WHAT YOU ARE ASKED TO DO - Format each line of the listing below as one numbered list, omitting any blank lines.

DATASET EXCERPTS -
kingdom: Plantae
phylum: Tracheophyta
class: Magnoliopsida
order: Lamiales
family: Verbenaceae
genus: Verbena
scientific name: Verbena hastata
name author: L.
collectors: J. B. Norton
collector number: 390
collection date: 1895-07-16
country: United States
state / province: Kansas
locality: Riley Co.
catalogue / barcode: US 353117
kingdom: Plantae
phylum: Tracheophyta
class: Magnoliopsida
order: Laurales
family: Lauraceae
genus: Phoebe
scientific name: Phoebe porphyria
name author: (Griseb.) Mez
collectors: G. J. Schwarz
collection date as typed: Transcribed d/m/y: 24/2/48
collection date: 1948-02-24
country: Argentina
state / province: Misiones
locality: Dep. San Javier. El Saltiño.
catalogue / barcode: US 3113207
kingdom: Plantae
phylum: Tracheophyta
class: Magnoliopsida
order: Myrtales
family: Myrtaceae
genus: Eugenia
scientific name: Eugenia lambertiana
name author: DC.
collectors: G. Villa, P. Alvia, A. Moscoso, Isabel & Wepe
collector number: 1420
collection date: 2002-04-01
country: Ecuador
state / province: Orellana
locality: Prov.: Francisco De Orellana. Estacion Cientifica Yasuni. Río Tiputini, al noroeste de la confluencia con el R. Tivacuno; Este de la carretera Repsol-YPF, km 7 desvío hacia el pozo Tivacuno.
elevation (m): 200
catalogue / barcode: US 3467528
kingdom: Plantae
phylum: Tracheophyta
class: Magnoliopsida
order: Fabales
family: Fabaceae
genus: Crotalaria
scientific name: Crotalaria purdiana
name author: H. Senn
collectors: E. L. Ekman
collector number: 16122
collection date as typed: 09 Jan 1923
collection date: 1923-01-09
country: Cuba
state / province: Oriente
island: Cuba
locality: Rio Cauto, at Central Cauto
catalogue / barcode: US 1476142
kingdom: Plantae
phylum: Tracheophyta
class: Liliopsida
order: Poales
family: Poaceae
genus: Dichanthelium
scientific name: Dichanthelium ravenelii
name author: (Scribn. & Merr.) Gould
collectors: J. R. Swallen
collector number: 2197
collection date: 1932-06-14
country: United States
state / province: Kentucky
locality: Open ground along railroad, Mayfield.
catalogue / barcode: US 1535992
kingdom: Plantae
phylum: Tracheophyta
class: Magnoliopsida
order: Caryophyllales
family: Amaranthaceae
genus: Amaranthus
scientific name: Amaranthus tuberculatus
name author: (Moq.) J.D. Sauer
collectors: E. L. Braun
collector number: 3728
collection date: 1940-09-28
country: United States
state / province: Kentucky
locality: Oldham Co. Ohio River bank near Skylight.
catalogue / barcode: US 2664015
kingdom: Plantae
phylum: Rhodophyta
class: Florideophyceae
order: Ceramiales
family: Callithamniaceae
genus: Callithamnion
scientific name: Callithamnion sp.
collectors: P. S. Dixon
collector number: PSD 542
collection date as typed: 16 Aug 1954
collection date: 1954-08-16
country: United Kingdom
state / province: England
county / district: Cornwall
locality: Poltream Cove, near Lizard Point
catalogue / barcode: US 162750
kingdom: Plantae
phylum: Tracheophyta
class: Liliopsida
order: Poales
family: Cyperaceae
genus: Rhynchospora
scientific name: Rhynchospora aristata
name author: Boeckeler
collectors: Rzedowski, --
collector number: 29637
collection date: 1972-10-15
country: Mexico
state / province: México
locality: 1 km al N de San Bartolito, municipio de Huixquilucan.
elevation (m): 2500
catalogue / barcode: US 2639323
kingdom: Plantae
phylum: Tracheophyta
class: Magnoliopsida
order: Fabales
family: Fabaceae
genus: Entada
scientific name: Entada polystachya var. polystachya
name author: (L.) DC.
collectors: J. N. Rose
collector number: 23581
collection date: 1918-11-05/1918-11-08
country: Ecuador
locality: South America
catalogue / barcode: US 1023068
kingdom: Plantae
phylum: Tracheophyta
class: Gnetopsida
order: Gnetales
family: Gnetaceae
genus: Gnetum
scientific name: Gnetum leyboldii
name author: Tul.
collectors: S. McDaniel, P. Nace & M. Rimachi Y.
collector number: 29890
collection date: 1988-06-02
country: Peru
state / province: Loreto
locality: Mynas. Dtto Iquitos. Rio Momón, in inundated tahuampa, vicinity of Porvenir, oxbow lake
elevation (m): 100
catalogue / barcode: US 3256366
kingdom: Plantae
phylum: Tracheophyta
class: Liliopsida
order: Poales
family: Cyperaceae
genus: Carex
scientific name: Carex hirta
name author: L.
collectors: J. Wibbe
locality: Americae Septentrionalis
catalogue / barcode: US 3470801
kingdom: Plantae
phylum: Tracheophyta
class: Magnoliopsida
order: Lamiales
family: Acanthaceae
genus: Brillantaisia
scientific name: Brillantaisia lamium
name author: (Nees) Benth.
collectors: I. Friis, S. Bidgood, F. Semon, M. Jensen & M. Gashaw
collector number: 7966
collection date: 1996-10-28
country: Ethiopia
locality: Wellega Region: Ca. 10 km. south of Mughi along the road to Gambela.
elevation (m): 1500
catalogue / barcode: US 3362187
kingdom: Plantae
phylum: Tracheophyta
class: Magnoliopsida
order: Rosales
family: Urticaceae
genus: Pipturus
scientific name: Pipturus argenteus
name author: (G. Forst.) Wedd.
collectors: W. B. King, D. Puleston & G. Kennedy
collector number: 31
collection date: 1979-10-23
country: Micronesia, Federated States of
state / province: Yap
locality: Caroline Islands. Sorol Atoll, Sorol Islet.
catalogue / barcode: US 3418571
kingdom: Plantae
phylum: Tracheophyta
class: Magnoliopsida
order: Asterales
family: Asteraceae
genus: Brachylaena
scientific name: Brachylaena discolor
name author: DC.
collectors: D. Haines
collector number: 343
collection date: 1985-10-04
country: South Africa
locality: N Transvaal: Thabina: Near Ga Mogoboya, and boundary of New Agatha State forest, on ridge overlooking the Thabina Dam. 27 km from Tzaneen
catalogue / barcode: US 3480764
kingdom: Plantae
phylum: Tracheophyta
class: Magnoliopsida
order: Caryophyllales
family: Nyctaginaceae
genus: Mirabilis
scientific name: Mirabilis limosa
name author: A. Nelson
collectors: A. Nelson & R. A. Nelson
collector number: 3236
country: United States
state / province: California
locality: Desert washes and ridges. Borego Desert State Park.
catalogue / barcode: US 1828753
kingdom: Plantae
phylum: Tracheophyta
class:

RESPONSE BELOW -
1. kingdom: Plantae
2. phylum: Tracheophyta
3. class: Magnoliopsida
4. order: Lamiales
5. family: Verbenaceae
6. genus: Verbena
7. scientific name: Verbena hastata
8. name author: L.
9. collectors: J. B. Norton
10. collector number: 390
11. collection date: 1895-07-16
12. country: United States
13. state / province: Kansas
14. locality: Riley Co.
15. catalogue / barcode: US 353117
16. kingdom: Plantae
17. phylum: Tracheophyta
18. class: Magnoliopsida
19. order: Laurales
20. family: Lauraceae
21. genus: Phoebe
22. scientific name: Phoebe porphyria
23. name author: (Griseb.) Mez
24. collectors: G. J. Schwarz
25. collection date as typed: Transcribed d/m/y: 24/2/48
26. collection date: 1948-02-24
27. country: Argentina
28. state / province: Misiones
29. locality: Dep. San Javier. El Saltiño.
30. catalogue / barcode: US 3113207
31. kingdom: Plantae
32. phylum: Tracheophyta
33. class: Magnoliopsida
34. order: Myrtales
35. family: Myrtaceae
36. genus: Eugenia
37. scientific name: Eugenia lambertiana
38. name author: DC.
39. collectors: G. Villa, P. Alvia, A. Moscoso, Isabel & Wepe
40. collector number: 1420
41. collection date: 2002-04-01
42. country: Ecuador
43. state / province: Orellana
44. locality: Prov.: Francisco De Orellana. Estacion Cientifica Yasuni. Río Tiputini, al noroeste de la confluencia con el R. Tivacuno; Este de la carretera Repsol-YPF, km 7 desvío hacia el pozo Tivacuno.
45. elevation (m): 200
46. catalogue / barcode: US 3467528
47. kingdom: Plantae
48. phylum: Tracheophyta
49. class: Magnoliopsida
50. order: Fabales
51. family: Fabaceae
52. genus: Crotalaria
53. scientific name: Crotalaria purdiana
54. name author: H. Senn
55. collectors: E. L. Ekman
56. collector number: 16122
57. collection date as typed: 09 Jan 1923
58. collection date: 1923-01-09
59. country: Cuba
60. state / province: Oriente
61. island: Cuba
62. locality: Rio Cauto, at Central Cauto
63. catalogue / barcode: US 1476142
64. kingdom: Plantae
65. phylum: Tracheophyta
66. class: Liliopsida
67. order: Poales
68. family: Poaceae
69. genus: Dichanthelium
70. scientific name: Dichanthelium ravenelii
71. name author: (Scribn. & Merr.) Gould
72. collectors: J. R. Swallen
73. collector number: 2197
74. collection date: 1932-06-14
75. country: United States
76. state / province: Kentucky
77. locality: Open ground along railroad, Mayfield.
78. catalogue / barcode: US 1535992
79. kingdom: Plantae
80. phylum: Tracheophyta
81. class: Magnoliopsida
82. order: Caryophyllales
83. family: Amaranthaceae
84. genus: Amaranthus
85. scientific name: Amaranthus tuberculatus
86. name author: (Moq.) J.D. Sauer
87. collectors: E. L. Braun
88. collector number: 3728
89. collection date: 1940-09-28
90. country: United States
91. state / province: Kentucky
92. locality: Oldham Co. Ohio River bank near Skylight.
93. catalogue / barcode: US 2664015
94. kingdom: Plantae
95. phylum: Rhodophyta
96. class: Florideophyceae
97. order: Ceramiales
98. family: Callithamniaceae
99. genus: Callithamnion
100. scientific name: Callithamnion sp.
101. collectors: P. S. Dixon
102. collector number: PSD 542
103. collection date as typed: 16 Aug 1954
104. collection date: 1954-08-16
105. country: United Kingdom
106. state / province: England
107. county / district: Cornwall
108. locality: Poltream Cove, near Lizard Point
109. catalogue / barcode: US 162750
110. kingdom: Plantae
111. phylum: Tracheophyta
112. class: Liliopsida
113. order: Poales
114. family: Cyperaceae
115. genus: Rhynchospora
116. scientific name: Rhynchospora aristata
117. name author: Boeckeler
118. collectors: Rzedowski, --
119. collector number: 29637
120. collection date: 1972-10-15
121. country: Mexico
122. state / province: México
123. locality: 1 km al N de San Bartolito, municipio de Huixquilucan.
124. elevation (m): 2500
125. catalogue / barcode: US 2639323
126. kingdom: Plantae
127. phylum: Tracheophyta
128. class: Magnoliopsida
129. order: Fabales
130. family: Fabaceae
131. genus: Entada
132. scientific name: Entada polystachya var. polystachya
133. name author: (L.) DC.
134. collectors: J. N. Rose
135. collector number: 23581
136. collection date: 1918-11-05/1918-11-08
137. country: Ecuador
138. locality: South America
139. catalogue / barcode: US 1023068
140. kingdom: Plantae
141. phylum: Tracheophyta
142. class: Gnetopsida
143. order: Gnetales
144. family: Gnetaceae
145. genus: Gnetum
146. scientific name: Gnetum leyboldii
147. name author: Tul.
148. collectors: S. McDaniel, P. Nace & M. Rimachi Y.
149. collector number: 29890
150. collection date: 1988-06-02
151. country: Peru
152. state / province: Loreto
153. locality: Mynas. Dtto Iquitos. Rio Momón, in inundated tahuampa, vicinity of Porvenir, oxbow lake
154. elevation (m): 100
155. catalogue / barcode: US 3256366
156. kingdom: Plantae
157. phylum: Tracheophyta
158. class: Liliopsida
159. order: Poales
160. family: Cyperaceae
161. genus: Carex
162. scientific name: Carex hirta
163. name author: L.
164. collectors: J. Wibbe
165. locality: Americae Septentrionalis
166. catalogue / barcode: US 3470801
167. kingdom: Plantae
168. phylum: Tracheophyta
169. class: Magnoliopsida
170. order: Lamiales
171. family: Acanthaceae
172. genus: Brillantaisia
173. scientific name: Brillantaisia lamium
174. name author: (Nees) Benth.
175. collectors: I. Friis, S. Bidgood, F. Semon, M. Jensen & M. Gashaw
176. collector number: 7966
177. collection date: 1996-10-28
178. country: Ethiopia
179. locality: Wellega Region: Ca. 10 km. south of Mughi along the road to Gambela.
180. elevation (m): 1500
181. catalogue / barcode: US 3362187
182. kingdom: Plantae
183. phylum: Tracheophyta
184. class: Magnoliopsida
185. order: Rosales
186. family: Urticaceae
187. genus: Pipturus
188. scientific name: Pipturus argenteus
189. name author: (G. Forst.) Wedd.
190. collectors: W. B. King, D. Puleston & G. Kennedy
191. collector number: 31
192. collection date: 1979-10-23
193. country: Micronesia, Federated States of
194. state / province: Yap
195. locality: Caroline Islands. Sorol Atoll, Sorol Islet.
196. catalogue / barcode: US 3418571
197. kingdom: Plantae
198. phylum: Tracheophyta
199. class: Magnoliopsida
200. order: Asterales
201. family: Asteraceae
202. genus: Brachylaena
203. scientific name: Brachylaena discolor
204. name author: DC.
205. collectors: D. Haines
206. collector number: 343
207. collection date: 1985-10-04
208. country: South Africa
209. locality: N Transvaal: Thabina: Near Ga Mogoboya, and boundary of New Agatha State forest, on ridge overlooking the Thabina Dam. 27 km from Tzaneen
210. catalogue / barcode: US 3480764
211. kingdom: Plantae
212. phylum: Tracheophyta
213. class: Magnoliopsida
214. order: Caryophyllales
215. family: Nyctaginaceae
216. genus: Mirabilis
217. scientific name: Mirabilis limosa
218. name author: A. Nelson
219. collectors: A. Nelson & R. A. Nelson
220. collector number: 3236
221. country: United States
222. state / province: California
223. locality: Desert washes and ridges. Borego Desert State Park.
224. catalogue / barcode: US 1828753
225. kingdom: Plantae
226. phylum: Tracheophyta
227. class:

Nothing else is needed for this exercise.